======== RECORDS SUPPLIED

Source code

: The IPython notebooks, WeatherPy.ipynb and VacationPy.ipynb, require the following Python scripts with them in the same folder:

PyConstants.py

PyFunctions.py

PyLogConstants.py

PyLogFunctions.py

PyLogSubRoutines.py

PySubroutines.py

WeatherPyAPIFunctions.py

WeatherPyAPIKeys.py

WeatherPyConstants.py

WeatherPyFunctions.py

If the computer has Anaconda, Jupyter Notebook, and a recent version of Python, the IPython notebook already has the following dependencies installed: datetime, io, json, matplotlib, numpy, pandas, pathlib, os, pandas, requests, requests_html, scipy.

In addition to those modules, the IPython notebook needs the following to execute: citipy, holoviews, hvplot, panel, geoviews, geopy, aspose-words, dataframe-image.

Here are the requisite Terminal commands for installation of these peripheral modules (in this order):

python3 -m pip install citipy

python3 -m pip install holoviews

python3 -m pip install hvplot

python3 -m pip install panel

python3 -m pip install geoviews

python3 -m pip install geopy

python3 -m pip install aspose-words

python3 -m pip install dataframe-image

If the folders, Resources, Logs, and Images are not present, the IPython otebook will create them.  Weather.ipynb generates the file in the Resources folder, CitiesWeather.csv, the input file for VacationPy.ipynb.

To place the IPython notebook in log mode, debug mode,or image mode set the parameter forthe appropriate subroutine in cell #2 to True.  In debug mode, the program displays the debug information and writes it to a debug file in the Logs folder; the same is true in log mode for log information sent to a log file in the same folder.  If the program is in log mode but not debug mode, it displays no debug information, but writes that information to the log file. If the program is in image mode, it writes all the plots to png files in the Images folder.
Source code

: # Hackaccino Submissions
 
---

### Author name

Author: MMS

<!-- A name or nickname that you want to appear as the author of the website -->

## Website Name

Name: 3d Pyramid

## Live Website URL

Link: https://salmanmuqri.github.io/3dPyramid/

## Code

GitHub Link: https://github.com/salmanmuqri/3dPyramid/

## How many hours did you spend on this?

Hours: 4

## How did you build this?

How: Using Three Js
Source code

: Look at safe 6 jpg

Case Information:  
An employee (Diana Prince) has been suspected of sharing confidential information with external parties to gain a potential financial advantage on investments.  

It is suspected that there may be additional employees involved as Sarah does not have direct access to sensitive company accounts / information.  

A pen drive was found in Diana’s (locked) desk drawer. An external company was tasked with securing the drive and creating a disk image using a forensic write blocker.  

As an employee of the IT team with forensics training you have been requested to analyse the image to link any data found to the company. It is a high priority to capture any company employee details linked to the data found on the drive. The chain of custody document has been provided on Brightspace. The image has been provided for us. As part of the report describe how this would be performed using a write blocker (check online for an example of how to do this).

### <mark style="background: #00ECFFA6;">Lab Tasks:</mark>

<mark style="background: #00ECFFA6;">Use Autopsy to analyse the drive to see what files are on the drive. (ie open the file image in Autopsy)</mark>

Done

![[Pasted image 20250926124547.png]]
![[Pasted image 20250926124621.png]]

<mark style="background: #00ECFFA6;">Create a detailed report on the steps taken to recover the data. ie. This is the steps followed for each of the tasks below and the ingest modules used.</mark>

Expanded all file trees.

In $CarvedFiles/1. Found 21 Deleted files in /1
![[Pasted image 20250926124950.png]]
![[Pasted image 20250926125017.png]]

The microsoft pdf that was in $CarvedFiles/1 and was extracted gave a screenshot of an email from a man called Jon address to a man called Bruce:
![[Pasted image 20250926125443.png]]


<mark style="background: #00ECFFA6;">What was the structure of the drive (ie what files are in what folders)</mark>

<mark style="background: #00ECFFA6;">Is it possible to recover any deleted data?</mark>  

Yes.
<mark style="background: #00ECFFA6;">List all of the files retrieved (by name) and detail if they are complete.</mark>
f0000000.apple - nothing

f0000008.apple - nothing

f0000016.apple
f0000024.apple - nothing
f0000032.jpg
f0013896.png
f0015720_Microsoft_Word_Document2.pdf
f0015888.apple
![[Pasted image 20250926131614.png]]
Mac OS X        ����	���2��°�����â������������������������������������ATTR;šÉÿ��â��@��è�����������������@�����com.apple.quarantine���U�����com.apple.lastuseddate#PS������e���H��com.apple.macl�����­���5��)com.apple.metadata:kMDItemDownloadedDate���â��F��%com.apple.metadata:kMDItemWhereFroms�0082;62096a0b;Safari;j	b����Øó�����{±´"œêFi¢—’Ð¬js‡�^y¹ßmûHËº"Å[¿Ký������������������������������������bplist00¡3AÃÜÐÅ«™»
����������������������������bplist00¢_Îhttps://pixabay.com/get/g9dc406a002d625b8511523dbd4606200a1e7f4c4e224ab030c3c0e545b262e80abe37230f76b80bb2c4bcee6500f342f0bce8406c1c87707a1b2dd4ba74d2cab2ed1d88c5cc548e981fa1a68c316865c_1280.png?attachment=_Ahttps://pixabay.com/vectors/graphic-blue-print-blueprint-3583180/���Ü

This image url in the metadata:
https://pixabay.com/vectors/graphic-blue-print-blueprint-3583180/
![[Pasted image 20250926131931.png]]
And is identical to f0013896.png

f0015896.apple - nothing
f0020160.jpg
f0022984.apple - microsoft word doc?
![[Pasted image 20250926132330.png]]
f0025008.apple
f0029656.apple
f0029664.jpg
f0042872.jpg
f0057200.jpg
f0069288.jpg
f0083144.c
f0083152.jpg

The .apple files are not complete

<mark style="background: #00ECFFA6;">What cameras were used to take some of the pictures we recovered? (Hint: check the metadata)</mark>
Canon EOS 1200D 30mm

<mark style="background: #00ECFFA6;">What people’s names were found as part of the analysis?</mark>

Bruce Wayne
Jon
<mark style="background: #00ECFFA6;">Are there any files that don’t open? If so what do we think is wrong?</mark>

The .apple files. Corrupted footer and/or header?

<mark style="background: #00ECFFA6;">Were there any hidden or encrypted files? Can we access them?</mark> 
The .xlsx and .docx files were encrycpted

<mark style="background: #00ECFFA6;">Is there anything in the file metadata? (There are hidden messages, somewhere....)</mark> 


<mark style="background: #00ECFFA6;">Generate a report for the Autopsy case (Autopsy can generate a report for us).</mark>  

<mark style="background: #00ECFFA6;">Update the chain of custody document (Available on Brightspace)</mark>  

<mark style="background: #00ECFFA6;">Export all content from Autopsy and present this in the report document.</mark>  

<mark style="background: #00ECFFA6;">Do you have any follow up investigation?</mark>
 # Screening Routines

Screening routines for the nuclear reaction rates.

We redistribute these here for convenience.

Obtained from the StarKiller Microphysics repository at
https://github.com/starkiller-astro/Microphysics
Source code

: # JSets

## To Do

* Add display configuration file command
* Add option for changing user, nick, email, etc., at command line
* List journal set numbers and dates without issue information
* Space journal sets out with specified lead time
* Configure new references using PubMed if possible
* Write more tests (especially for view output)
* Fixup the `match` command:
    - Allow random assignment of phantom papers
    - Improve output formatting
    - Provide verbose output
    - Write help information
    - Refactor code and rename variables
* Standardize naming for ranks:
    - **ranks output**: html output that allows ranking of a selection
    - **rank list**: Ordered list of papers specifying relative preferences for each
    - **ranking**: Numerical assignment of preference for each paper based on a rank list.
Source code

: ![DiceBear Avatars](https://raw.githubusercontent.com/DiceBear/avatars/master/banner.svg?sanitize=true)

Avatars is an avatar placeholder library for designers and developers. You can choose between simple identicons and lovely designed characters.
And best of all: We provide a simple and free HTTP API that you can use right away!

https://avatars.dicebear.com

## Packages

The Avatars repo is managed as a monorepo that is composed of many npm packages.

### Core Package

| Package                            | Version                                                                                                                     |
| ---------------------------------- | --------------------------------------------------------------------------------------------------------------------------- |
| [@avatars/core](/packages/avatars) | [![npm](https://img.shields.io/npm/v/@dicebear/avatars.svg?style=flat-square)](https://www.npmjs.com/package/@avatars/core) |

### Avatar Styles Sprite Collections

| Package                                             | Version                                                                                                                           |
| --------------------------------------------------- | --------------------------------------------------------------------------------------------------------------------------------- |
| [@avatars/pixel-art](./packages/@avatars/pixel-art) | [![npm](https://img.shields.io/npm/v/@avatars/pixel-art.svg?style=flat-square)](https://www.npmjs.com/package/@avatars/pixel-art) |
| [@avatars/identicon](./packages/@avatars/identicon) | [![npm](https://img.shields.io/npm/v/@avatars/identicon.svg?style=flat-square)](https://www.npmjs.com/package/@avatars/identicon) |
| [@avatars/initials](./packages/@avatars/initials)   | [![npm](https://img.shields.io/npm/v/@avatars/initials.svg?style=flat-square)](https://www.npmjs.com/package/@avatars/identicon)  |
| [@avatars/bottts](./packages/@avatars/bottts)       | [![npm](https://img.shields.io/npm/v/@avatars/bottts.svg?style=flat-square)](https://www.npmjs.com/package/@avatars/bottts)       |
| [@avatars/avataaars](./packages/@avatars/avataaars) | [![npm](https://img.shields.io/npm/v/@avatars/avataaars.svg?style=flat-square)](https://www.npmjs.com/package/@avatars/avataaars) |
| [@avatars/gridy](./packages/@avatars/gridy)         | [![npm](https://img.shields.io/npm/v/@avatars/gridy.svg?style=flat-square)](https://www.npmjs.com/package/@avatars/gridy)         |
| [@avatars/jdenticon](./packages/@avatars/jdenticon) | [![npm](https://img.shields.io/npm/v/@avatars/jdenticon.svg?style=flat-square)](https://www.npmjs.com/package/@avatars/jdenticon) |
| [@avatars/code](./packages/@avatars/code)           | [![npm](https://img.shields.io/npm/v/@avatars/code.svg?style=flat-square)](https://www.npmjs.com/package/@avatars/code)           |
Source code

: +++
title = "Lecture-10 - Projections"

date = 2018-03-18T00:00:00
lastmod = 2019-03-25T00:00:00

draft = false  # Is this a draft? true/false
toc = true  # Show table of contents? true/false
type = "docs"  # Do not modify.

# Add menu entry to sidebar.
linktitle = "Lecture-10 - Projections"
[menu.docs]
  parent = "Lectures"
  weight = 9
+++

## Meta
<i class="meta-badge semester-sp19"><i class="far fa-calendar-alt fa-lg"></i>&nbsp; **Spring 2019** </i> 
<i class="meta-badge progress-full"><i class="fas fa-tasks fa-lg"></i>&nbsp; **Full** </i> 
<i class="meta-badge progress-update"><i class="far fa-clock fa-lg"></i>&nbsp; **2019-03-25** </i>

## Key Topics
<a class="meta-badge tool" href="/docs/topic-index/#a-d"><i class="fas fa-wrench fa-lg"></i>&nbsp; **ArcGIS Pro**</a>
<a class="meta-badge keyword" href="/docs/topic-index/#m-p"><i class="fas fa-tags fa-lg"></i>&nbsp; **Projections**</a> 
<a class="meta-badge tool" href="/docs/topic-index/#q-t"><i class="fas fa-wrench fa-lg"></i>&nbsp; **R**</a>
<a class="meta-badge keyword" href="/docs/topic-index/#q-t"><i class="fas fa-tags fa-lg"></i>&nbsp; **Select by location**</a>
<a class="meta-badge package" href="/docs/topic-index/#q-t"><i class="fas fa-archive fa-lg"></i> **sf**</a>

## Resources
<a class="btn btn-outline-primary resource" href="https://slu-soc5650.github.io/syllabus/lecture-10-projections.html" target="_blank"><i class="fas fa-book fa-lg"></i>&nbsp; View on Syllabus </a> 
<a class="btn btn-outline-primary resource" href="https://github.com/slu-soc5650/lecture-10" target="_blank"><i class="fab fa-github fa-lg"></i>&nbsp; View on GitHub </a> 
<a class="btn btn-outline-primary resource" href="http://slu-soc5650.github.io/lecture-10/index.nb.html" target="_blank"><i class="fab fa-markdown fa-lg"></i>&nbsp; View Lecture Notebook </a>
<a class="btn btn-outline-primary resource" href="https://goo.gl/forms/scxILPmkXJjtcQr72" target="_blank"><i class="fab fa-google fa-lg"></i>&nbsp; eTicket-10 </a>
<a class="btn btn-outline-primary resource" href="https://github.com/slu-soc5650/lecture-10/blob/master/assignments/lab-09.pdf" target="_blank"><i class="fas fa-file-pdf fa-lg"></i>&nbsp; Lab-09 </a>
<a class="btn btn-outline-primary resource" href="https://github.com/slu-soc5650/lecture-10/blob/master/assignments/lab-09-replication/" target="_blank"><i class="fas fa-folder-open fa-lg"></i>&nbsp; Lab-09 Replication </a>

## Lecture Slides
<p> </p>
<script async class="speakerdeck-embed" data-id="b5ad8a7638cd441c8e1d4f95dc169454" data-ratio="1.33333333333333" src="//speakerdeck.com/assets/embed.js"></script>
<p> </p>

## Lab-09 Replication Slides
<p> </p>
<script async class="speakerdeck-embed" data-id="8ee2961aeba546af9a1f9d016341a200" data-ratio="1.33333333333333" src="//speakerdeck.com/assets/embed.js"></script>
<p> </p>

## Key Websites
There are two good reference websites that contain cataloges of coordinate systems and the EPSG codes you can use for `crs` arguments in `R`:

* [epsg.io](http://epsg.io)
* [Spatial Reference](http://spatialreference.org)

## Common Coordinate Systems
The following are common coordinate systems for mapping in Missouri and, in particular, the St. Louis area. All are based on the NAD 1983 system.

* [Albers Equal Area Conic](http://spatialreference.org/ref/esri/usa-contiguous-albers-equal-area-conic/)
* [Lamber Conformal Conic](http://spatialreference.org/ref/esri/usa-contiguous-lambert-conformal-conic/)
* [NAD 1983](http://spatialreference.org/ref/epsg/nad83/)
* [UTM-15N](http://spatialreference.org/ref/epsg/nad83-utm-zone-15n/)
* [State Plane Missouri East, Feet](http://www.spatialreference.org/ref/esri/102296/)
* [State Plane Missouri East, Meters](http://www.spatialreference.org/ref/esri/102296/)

================

GOAL OF THE EXERCISE:
Lines from the beginning of the data above through the line containing "If the folders, Resources, Logs, and" are to be returned exactly, and no others.

ANSWER SPACE:
Source code

: The IPython notebooks, WeatherPy.ipynb and VacationPy.ipynb, require the following Python scripts with them in the same folder:

PyConstants.py

PyFunctions.py

PyLogConstants.py

PyLogFunctions.py

PyLogSubRoutines.py

PySubroutines.py

WeatherPyAPIFunctions.py

WeatherPyAPIKeys.py

WeatherPyConstants.py

WeatherPyFunctions.py

If the computer has Anaconda, Jupyter Notebook, and a recent version of Python, the IPython notebook already has the following dependencies installed: datetime, io, json, matplotlib, numpy, pandas, pathlib, os, pandas, requests, requests_html, scipy.

In addition to those modules, the IPython notebook needs the following to execute: citipy, holoviews, hvplot, panel, geoviews, geopy, aspose-words, dataframe-image.

Here are the requisite Terminal commands for installation of these peripheral modules (in this order):

python3 -m pip install citipy

python3 -m pip install holoviews

python3 -m pip install hvplot

python3 -m pip install panel

python3 -m pip install geoviews

python3 -m pip install geopy

python3 -m pip install aspose-words

python3 -m pip install dataframe-image

If the folders, Resources, Logs, and Images are not present, the IPython otebook will create them.  Weather.ipynb generates the file in the Resources folder, CitiesWeather.csv, the input file for VacationPy.ipynb.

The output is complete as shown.